What is a jack o lantern's favorite pick up line?
"Darling, you look GOURD-EOUS!!"
What did the ocean say when asked if he wanted to be friends with the beach?
“Shore!”
What do you call a pig that can tell you about his ancestors? History in the bacon.
There was once a mountain biker who murdered everyone in his path because he was a clinical cycle-path!
The crosseyed history teacher
Could not control her pupils.
Roman soldiers are trained.
But Vikings are Bjorn.
What do you call a decent cup of coffee?
Just an average joe.
Flight allows flamingos to stay safe from predators. This is natural selection in action, and explains why flaminstays are extinct.
Rain doesn’t fall. Raindrops.
And yes, gnomes are always trying to get to first base with the ladies.
How does the mother call the pharaoh son to the table?
Tutan, come on.
What do you call a duck with fangs?
Count Duckula.
What do you get if cross a turtle with a giraffe and a kangaroo?
A turtle-neck jumper.
What kind of fruit salad is most resistant to sunburn?
The kind with extra melon in.
What did the cat say when it saw something scary? That freaks meowt!
A hippie when his opponent disputes his calls: That’s pretty far-out, man!
Who is a beaver's most favorite pop singer ever? Justin Beaver.
Why was the parrot in prison? Because it was a jail-bird.
What do you call a werewolf that's found the cure for lycanthropy?
A lycan'tthrope.
After I helped a peach with some work, she said, "I really ap-peach-iate your help!"
Which side of a duck has the most feathers?
The outside.
What was Muhammad Ali’s favorite breed of dog?
A boxer.
Why did the man wear a rabbit as a hat? He didn’t want anyone to harm a Hare on his head!
I’m so lepre-gone right now.
Do you need some encourage-mint?
Donut even think about taking another donut!

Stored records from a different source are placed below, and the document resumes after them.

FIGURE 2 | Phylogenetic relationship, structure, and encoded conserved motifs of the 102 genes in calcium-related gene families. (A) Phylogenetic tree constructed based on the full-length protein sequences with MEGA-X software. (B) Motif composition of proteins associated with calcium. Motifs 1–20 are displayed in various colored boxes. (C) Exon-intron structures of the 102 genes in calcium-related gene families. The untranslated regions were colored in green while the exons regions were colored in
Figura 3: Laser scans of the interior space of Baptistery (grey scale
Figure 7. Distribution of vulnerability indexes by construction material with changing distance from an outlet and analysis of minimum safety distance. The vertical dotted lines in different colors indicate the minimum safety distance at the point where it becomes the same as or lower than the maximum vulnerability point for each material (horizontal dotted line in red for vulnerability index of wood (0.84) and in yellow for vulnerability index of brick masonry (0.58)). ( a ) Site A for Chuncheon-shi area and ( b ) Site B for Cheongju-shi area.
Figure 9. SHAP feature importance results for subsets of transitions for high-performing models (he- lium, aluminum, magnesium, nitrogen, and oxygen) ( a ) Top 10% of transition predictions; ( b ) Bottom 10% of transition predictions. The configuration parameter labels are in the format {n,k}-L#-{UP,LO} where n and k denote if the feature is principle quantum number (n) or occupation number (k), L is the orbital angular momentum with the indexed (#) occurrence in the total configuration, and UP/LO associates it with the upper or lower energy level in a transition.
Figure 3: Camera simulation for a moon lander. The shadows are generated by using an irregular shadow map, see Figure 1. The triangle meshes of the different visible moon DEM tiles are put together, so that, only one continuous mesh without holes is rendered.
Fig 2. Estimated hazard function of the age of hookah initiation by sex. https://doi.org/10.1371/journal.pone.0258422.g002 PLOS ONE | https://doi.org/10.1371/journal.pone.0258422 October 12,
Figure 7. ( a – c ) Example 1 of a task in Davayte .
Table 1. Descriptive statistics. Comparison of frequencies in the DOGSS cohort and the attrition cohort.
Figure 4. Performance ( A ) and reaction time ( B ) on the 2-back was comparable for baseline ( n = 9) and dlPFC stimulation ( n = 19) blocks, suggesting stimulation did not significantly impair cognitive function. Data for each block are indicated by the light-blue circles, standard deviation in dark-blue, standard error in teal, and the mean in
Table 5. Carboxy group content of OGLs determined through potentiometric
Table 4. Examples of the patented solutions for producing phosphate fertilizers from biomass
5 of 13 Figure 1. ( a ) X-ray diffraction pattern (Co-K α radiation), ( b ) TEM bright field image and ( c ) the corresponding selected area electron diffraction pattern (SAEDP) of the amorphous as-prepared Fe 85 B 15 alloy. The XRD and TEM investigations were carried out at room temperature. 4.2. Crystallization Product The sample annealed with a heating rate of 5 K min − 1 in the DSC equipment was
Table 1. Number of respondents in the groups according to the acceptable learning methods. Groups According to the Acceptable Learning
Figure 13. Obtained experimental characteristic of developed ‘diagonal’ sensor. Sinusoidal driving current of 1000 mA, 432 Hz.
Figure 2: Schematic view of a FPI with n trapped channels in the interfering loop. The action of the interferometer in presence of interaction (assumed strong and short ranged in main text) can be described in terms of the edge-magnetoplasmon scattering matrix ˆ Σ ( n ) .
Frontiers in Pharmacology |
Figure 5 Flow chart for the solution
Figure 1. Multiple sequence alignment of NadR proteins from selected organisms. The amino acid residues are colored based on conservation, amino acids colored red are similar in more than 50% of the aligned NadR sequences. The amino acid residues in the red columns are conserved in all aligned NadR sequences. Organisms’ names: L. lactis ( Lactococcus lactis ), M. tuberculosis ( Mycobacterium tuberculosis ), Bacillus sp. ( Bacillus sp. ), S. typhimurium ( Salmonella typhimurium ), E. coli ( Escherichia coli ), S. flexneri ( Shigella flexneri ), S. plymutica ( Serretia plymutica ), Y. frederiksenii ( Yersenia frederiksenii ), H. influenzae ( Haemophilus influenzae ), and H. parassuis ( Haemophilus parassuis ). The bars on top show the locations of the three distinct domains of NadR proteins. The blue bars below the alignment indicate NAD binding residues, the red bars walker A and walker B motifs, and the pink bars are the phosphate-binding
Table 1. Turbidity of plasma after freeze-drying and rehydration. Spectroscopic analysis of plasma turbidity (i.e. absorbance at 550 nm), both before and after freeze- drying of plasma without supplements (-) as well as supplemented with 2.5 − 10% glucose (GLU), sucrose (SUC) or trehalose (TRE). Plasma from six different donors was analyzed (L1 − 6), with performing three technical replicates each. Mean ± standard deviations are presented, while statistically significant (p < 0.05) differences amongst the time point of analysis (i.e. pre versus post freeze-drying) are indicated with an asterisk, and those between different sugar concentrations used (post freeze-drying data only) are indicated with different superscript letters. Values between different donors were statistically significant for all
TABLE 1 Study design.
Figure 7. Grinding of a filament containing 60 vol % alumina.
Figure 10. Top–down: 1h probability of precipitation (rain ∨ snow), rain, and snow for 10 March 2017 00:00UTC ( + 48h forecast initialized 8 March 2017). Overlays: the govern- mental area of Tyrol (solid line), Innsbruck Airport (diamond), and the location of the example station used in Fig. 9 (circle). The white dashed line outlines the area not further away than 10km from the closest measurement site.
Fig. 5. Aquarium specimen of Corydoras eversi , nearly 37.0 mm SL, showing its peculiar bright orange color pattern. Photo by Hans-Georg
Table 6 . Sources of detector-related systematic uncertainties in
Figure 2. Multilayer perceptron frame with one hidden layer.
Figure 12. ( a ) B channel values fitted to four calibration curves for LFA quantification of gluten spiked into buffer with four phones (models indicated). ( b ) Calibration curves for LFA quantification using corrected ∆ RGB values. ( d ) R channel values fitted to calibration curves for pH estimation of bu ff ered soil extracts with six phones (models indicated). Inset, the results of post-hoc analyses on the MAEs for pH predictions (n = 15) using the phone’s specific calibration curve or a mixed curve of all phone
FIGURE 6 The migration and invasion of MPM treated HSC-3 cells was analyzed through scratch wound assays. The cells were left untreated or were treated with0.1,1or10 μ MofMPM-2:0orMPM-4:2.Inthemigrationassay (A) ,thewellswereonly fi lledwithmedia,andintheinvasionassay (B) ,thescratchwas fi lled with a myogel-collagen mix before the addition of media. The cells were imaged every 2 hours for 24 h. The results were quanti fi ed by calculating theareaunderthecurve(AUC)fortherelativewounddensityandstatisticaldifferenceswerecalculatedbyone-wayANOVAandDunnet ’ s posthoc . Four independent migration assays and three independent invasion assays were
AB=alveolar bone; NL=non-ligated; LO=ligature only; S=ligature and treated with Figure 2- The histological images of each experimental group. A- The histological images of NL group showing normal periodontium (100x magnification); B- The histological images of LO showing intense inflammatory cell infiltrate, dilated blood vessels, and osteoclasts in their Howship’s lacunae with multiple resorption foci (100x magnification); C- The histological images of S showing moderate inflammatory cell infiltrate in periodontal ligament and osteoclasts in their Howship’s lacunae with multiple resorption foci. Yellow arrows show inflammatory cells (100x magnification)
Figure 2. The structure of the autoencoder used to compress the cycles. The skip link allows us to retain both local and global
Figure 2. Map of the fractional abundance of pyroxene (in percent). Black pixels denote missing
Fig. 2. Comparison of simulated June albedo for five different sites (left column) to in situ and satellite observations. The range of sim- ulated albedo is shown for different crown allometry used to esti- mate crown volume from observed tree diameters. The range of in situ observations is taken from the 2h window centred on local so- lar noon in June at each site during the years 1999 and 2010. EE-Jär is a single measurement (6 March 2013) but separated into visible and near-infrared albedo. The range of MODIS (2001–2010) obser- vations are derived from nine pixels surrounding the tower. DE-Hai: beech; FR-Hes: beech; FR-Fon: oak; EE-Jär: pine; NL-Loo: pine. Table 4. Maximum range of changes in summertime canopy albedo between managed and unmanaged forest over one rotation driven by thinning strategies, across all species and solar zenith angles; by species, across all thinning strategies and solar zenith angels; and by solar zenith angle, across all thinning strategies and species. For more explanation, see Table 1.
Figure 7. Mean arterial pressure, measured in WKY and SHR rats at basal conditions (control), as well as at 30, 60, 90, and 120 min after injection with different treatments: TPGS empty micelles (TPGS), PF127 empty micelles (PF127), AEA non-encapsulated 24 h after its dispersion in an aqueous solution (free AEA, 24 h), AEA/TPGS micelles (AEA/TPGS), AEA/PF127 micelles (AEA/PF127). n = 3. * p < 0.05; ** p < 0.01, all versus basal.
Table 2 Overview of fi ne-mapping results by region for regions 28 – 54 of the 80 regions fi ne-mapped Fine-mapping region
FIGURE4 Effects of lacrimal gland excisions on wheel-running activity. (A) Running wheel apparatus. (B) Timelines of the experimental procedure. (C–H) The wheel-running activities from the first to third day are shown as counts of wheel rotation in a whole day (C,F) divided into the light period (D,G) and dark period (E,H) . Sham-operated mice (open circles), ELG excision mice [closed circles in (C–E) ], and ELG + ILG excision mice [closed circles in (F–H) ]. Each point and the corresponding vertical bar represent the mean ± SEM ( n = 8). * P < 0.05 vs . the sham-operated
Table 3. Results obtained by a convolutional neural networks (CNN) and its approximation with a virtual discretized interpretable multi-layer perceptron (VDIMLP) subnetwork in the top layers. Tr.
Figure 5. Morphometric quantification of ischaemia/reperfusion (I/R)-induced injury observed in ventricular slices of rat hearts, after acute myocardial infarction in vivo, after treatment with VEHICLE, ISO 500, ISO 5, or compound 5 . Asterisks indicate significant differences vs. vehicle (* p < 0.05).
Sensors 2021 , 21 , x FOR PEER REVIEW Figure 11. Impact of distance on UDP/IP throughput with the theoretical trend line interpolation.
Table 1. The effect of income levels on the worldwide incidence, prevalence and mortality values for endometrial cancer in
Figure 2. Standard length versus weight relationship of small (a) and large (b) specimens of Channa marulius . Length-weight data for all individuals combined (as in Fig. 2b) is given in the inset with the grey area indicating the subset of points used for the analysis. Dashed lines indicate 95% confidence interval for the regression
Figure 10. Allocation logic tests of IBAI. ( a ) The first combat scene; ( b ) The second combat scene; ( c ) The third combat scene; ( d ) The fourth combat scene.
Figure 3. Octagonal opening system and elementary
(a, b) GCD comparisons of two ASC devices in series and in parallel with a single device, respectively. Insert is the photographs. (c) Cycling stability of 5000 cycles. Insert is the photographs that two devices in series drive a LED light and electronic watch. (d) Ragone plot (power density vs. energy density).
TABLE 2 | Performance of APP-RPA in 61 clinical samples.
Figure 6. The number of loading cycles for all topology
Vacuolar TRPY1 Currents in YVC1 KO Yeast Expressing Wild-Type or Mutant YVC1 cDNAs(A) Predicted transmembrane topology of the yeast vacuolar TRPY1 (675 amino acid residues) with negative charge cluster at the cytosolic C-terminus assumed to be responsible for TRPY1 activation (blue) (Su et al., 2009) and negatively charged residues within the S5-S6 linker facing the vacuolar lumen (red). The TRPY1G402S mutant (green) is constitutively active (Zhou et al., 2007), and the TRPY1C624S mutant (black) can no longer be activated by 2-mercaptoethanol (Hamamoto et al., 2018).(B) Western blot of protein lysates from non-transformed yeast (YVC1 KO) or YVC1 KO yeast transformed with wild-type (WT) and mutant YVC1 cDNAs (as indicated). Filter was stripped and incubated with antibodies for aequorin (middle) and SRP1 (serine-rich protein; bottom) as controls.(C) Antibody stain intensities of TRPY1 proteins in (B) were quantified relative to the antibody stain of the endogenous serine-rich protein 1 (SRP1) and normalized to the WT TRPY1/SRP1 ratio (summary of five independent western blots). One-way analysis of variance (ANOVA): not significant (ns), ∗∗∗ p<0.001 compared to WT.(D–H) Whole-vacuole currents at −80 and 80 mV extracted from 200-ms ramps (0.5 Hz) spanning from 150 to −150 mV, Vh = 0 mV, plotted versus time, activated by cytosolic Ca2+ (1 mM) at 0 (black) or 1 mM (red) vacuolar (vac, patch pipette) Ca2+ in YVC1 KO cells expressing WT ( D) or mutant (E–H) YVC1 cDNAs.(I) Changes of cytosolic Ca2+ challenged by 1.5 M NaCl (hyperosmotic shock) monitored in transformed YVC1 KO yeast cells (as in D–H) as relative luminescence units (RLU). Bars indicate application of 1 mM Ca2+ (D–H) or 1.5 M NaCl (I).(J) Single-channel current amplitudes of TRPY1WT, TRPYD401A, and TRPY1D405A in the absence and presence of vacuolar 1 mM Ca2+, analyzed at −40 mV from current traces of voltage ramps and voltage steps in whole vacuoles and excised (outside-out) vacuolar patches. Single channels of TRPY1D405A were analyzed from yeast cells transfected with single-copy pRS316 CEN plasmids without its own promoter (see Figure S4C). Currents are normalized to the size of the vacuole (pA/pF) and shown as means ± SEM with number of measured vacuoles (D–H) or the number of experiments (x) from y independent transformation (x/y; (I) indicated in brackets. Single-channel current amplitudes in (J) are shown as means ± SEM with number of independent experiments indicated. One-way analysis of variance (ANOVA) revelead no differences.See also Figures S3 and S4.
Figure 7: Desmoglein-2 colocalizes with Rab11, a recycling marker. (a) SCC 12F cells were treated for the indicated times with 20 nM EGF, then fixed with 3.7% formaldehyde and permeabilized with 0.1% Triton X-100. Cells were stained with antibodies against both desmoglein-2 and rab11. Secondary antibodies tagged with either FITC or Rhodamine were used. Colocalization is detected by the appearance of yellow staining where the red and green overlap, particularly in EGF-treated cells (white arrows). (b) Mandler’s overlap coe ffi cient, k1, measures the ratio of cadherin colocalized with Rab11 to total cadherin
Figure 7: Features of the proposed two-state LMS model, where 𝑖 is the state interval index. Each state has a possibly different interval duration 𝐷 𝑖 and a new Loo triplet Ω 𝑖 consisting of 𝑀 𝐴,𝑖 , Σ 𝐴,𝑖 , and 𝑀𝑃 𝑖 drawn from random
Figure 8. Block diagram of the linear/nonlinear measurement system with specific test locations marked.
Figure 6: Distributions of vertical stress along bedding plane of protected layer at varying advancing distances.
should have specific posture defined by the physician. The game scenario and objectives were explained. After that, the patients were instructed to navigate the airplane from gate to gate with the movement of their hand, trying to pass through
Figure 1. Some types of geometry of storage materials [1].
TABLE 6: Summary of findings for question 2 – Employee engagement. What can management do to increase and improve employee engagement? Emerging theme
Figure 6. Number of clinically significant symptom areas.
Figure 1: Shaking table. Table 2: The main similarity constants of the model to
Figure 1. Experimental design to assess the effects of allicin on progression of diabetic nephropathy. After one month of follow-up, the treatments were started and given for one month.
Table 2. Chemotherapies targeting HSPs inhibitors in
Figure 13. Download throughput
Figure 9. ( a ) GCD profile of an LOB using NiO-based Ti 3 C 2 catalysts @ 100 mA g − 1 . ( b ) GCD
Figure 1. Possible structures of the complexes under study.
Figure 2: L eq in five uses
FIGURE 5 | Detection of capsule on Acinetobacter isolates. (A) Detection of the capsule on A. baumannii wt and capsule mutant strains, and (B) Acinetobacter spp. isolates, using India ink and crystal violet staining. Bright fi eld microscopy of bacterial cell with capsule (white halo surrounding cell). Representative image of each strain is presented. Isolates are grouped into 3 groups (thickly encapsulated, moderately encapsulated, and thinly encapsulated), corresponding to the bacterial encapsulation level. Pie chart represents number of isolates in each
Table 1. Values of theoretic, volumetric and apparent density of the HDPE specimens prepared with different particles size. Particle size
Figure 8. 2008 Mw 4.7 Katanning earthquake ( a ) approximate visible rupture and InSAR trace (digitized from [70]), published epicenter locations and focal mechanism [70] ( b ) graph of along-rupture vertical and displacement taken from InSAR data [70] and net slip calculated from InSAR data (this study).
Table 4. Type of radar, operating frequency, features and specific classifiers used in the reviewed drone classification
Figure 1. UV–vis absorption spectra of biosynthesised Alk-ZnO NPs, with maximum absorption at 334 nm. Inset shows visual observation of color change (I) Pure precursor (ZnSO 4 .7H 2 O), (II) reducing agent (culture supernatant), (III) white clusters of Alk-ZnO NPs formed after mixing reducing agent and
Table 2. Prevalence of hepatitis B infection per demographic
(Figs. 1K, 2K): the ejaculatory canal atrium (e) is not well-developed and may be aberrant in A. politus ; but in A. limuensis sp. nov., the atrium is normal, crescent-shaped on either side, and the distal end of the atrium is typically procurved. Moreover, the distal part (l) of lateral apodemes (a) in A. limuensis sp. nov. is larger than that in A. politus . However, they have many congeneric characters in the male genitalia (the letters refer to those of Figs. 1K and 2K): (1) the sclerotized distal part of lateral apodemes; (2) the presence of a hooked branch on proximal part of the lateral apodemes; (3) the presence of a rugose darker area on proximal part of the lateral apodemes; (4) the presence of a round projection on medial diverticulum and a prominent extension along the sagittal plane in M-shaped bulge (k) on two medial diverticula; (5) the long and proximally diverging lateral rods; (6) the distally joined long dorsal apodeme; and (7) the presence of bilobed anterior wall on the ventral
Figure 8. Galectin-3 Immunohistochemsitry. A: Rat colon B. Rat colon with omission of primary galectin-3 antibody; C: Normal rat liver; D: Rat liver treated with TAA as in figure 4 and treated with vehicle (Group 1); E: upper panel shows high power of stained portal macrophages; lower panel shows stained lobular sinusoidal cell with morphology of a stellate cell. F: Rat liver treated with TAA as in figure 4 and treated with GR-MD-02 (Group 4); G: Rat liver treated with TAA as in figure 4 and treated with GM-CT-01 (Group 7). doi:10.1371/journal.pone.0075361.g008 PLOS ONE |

The boy leaf confessed to the girl leaf that he was fall-ing in love with her.
How did the fruit get to Hawaii? The pineapple express.
How much does a corn flake weigh?
1 Kelloggram.
Why did the castle keep swearing?
It had turrets.
Why are trees a popular Christmas decoration? They look good in boughs.
Whatever floats your goat.
Why did the music teacher need a ladder? To reach the high notes.
4G, or not 4G, that is the question.